Exercise | In the entries below, how many lines contain the word "each"? State the number and nothing more.

━━━

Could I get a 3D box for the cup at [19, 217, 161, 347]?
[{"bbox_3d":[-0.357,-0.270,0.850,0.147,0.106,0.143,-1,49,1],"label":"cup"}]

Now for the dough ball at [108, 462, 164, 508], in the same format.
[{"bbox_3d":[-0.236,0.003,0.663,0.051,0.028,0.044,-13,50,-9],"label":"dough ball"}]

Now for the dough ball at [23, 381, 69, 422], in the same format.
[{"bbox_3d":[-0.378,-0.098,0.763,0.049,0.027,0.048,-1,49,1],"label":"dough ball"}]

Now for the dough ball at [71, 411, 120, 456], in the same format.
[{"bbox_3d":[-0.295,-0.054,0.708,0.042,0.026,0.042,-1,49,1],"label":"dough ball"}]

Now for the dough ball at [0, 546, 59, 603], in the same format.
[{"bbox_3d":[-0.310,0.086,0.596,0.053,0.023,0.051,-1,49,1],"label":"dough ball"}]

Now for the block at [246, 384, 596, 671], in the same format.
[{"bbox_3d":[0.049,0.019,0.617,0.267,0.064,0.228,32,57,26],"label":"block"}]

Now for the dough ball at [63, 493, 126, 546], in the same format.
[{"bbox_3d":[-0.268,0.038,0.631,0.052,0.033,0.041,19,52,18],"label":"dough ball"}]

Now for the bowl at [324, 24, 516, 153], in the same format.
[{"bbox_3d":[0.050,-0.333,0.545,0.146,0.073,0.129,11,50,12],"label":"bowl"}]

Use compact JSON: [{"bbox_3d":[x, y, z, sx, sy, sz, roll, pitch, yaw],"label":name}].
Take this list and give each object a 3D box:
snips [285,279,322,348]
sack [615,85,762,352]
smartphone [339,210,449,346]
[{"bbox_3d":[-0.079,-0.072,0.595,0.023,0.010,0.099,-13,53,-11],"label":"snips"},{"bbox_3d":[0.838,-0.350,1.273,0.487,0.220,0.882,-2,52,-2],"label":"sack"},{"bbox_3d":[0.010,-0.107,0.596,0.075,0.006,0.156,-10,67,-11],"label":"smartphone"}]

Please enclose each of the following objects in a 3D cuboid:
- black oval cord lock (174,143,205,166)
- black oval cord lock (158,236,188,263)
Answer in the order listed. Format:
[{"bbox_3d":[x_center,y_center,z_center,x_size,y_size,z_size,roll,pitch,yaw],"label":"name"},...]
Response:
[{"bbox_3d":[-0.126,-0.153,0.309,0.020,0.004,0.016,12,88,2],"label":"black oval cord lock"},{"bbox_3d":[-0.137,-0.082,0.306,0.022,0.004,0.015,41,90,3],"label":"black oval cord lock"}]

━━━

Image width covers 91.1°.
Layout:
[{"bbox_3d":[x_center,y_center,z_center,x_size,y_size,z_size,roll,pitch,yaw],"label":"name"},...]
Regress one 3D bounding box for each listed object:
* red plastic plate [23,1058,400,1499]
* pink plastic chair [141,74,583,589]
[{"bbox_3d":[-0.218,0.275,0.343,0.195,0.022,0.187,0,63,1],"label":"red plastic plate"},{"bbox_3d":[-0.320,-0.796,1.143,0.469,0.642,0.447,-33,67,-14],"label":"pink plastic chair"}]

━━━

Answer below | 3